Rita Dexter was brought up in Birmingham, the daughter of factory workers, and at the age of 16 wrote to the city council for a job and was offered a position as a junior clerk in social services. She was to remain there for 23 years, recalling: ‘I regard myself as made by the city council.’

In her long career there she progressed through various clerical and junior roles in social services and also became involved in union activities as assistant chair of the council branch of town hall union NALGO which had 10,000 members. ‘I was always interested in politics but didn’t want to go into it. I regarded myself as a Bennite and at the time failed to see what people like [then council Labour leader] Dick Knowles had achieved.’

But it was also the start of the period when far-sighted city leaders began to reshape the city leading to today’s sophisticated centre that includes the Convention Centre, Brindley Place and the renovated Bullring.. The council was also trailblazing in his drive to boost inward investment. Rita recalls: ‘I was full of admiration for the way the council set out to remake the city. The economic development department had 400 staff in the 1980s.’

At the age of 25 she entered management and decided her union activities were no longer compatible. She worked in the central policy unit of the chief executive’s department under Roger Taylor (‘a fabulous leader for whom I have huge admiration’) dealing with such issues as compulsory competitive tendering, quality programmes, early versions of customer services and child protection.

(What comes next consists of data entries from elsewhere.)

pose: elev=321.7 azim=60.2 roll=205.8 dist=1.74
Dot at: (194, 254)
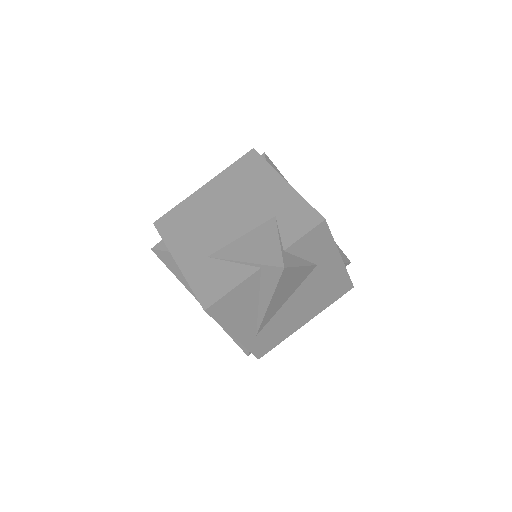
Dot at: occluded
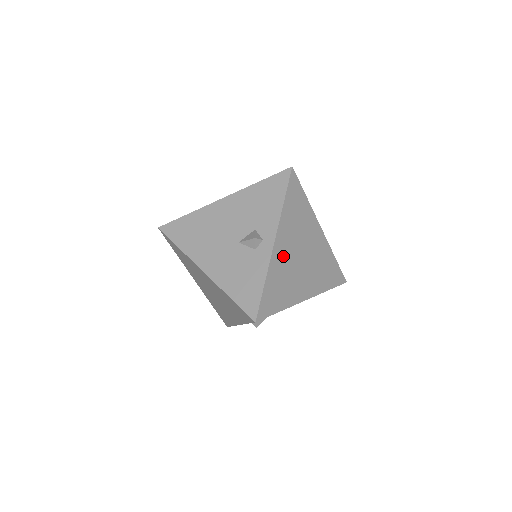
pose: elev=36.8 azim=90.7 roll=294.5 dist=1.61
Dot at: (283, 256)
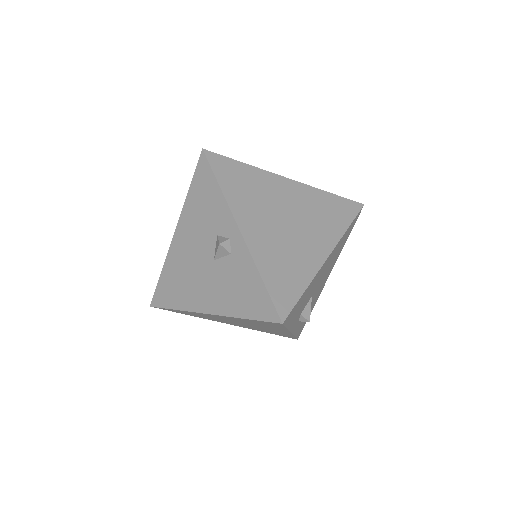
Dot at: (262, 237)
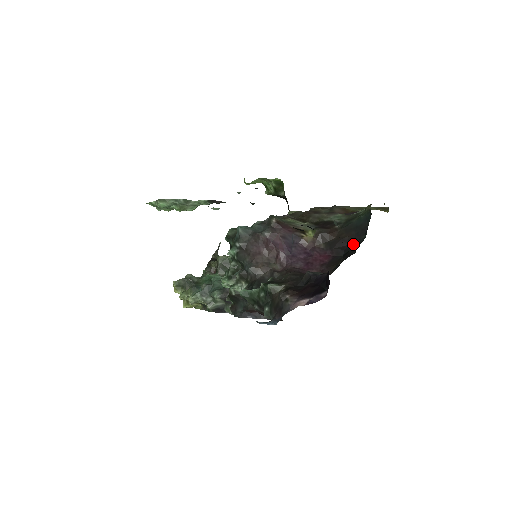
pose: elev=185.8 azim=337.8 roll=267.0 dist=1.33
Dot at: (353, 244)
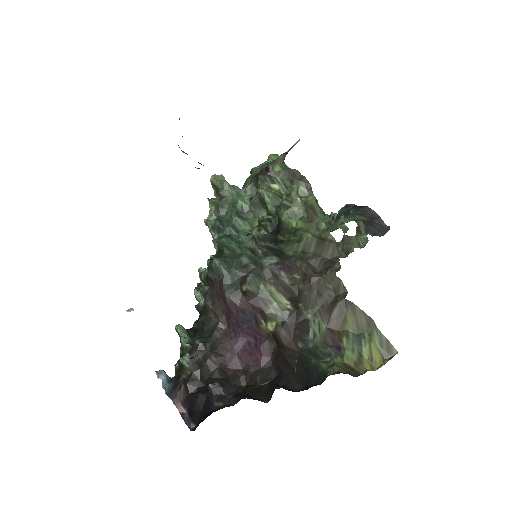
Dot at: (271, 396)
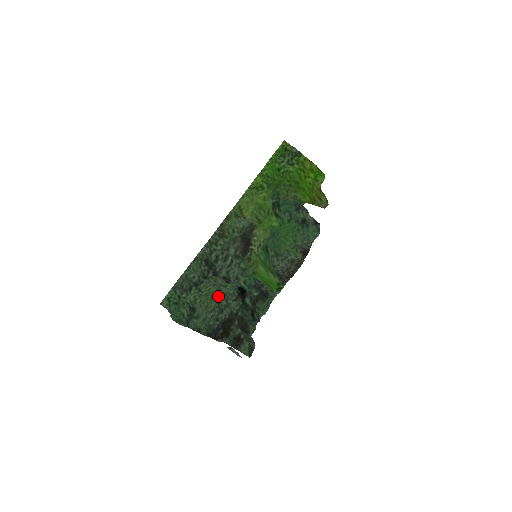
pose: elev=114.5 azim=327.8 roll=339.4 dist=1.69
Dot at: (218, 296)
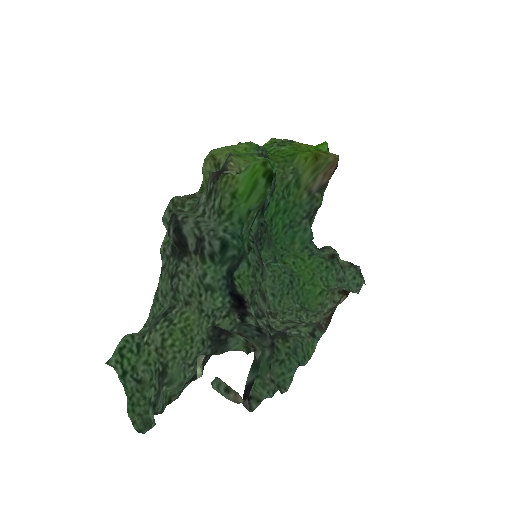
Dot at: (202, 329)
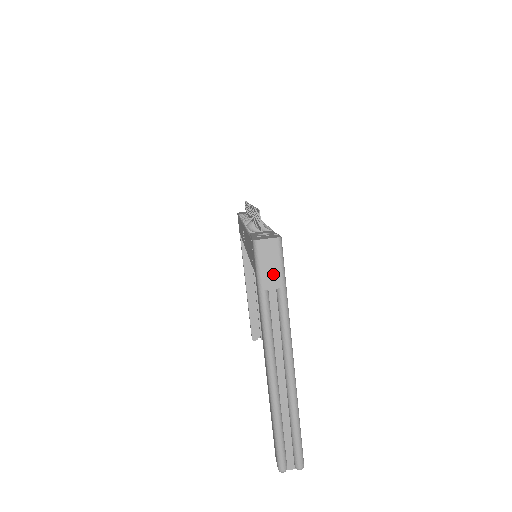
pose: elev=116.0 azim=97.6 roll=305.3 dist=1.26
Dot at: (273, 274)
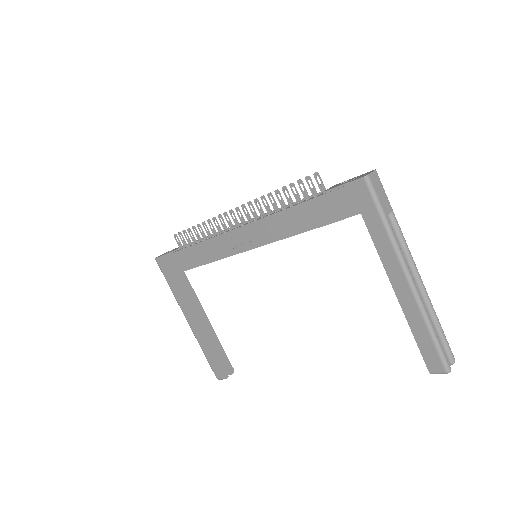
Dot at: (385, 201)
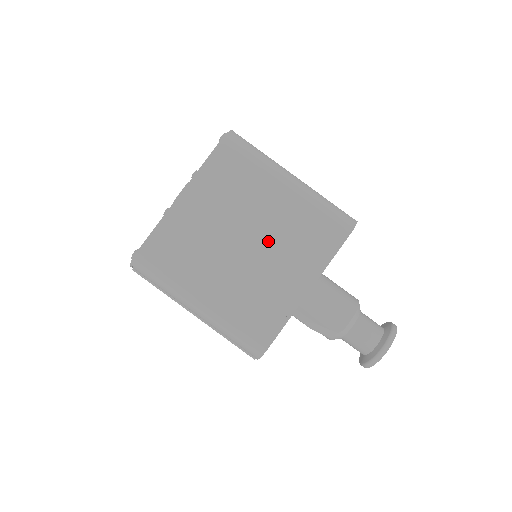
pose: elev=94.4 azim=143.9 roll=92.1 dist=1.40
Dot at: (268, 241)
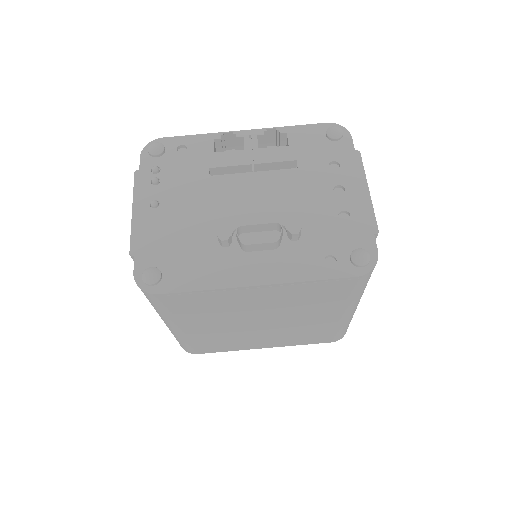
Dot at: (278, 328)
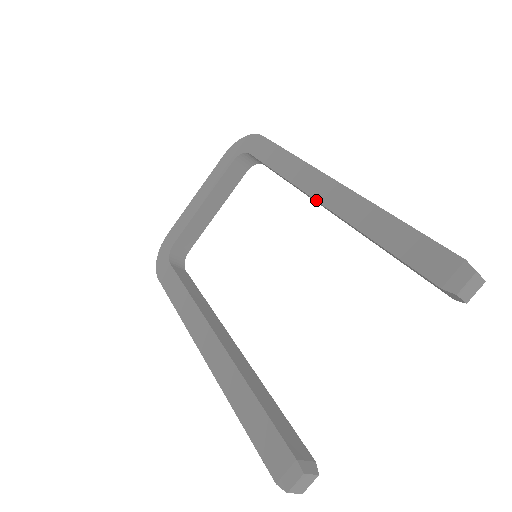
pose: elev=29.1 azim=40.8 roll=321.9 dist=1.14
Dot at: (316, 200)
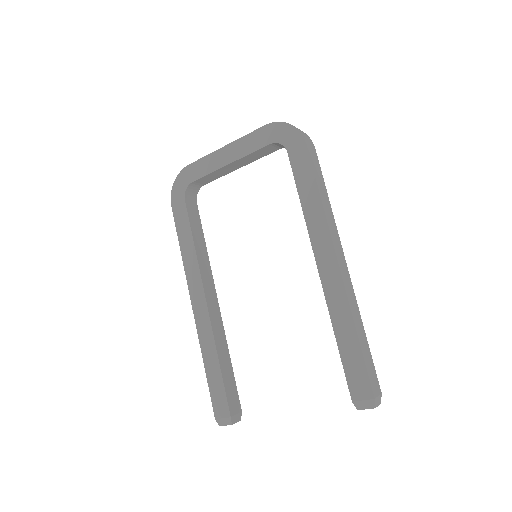
Dot at: (317, 265)
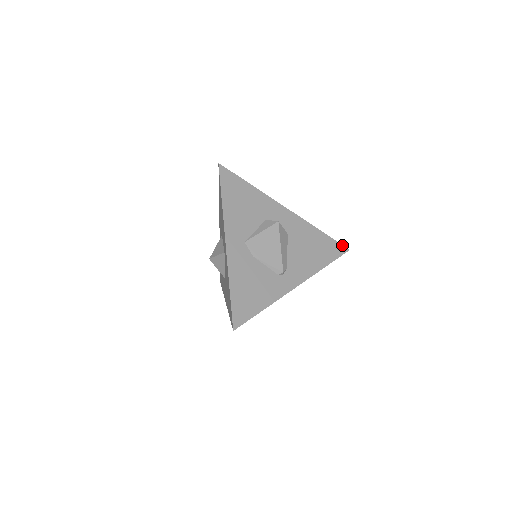
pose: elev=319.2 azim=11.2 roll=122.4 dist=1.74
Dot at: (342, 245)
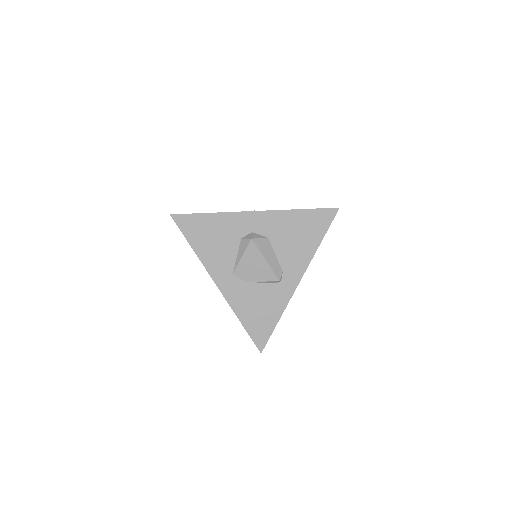
Dot at: (329, 208)
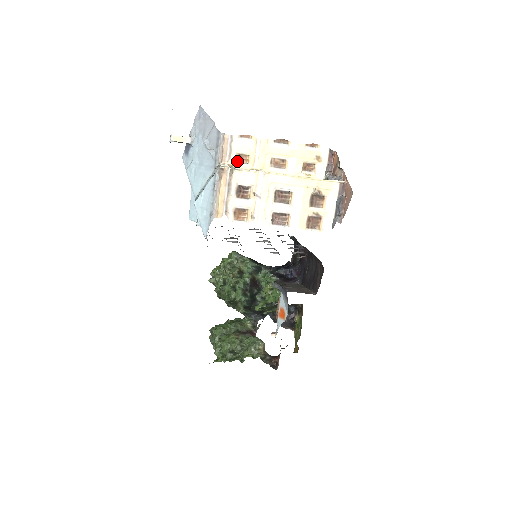
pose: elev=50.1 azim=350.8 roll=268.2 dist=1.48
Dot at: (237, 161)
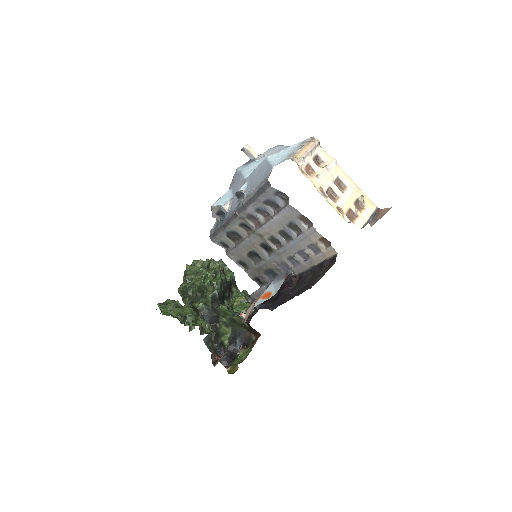
Dot at: (300, 169)
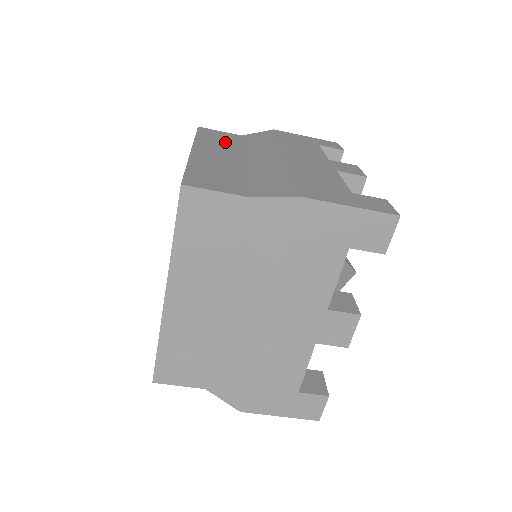
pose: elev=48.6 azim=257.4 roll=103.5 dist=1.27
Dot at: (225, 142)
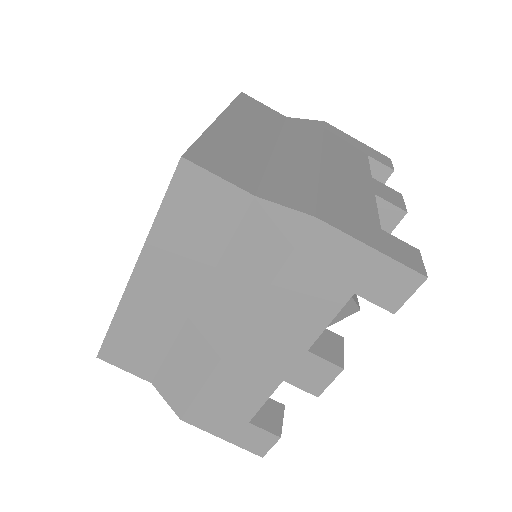
Dot at: occluded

In the last 18 months of her Birmingham career she worked in the directorate of public affairs on marketing and communication. At the time the council made the pioneering move of appointing a head of comms, Linda Longbottom, at chief officer level and Rita worked alongside her. Rita recalls: ‘There was huge scrutiny by the morning and evening papers with both looking to the city council for news.’ Eventually the former (and now late) BBC political commentator Vince Hanna was brought in to do a review of the council’s communications. She adds: ‘Birmingham is where I learned to love local government and realise it could change people’s lives.’

She left the city in 1992, undertaking a secondment at then department of the environment where she met her husband (‘he still works in the DCLG so we have our own version of central/local relations’). She worked with Paul Rowsell at the DoE on secondary legislation dealing with local authority interest in companies and on an idea for Trust Councils, a forerunner of freedoms and flexibilities. She recalls: ‘I had a fabulous time at the DoE and it was full of clever, agreeable people like Chris Brearley and Robin Young but it did tend to work in branches.’

When a new position opened at Barnet LBC in 1995 as assistant chief executive responsible for communications, economic development and strategy she applied and was offered the job. There she worked under Max Caller, becoming deputy chief executive in 1998.

She was approached by headhunters seeking to fill a senior post at the London Fire Brigade, becoming director of corporate services. ‘Members of the London Fire and Emergency Planning Authority wanted to see more women in the organisation and this was a new post below deputy commissioner and commissioner.’ In 2009 she was promoted to deputy commissioner under commissioner Ron Dobson who has spent his entire career with the LFB.

There are 46 brigades in England but only London’s has a commissioner and deputy commissioner, while the rest have chief fire officers. It is the largest fire and rescue service in the UK with 7000 staff of which 5500 are operational and over 250 are women. Last year it attended 7000 fires, some 22% lower than in 2000/2001. The LFB reports to the LFEPA whose 17 members are appointed by the Mayor of London, of which eight are nominated by the London Assembly, seven from the London boroughs and two are Mayoral appointees. The LFB has 130 fire stations, 169 fire engines and 70 special appliances. It is the only force where all operational staff are full-time rather than retained.